Front-end code edit data:
.....
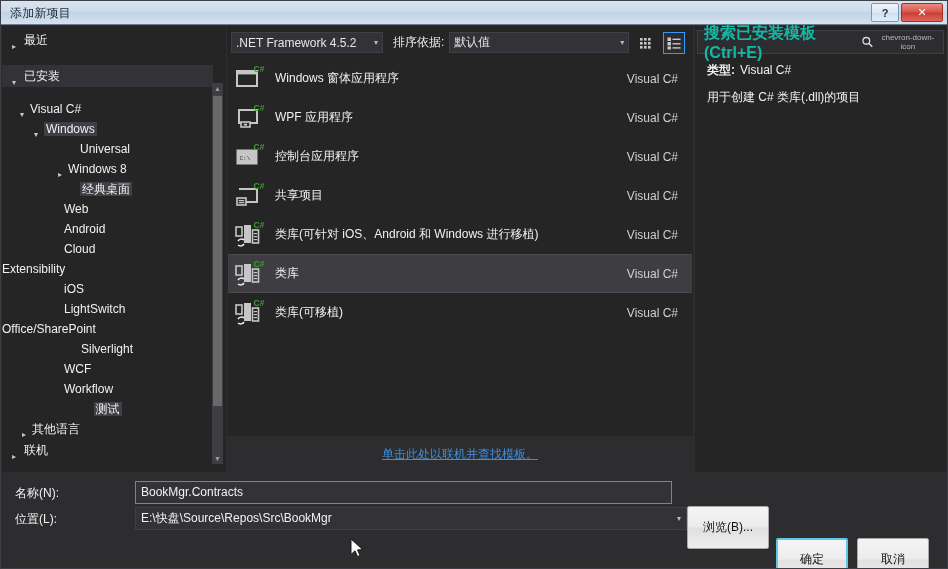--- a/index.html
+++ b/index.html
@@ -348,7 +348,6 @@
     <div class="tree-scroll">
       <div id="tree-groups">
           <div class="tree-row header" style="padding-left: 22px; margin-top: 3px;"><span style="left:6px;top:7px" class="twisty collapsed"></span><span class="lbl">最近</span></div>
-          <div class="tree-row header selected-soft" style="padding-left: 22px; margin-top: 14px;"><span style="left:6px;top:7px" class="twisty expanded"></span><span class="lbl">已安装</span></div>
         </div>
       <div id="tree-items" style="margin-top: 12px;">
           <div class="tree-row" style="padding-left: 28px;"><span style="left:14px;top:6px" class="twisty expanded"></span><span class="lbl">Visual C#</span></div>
.....
*Task item:* A bare number should be your reply: how many lines in the entries above include the word "header".

*Exercise output:* 2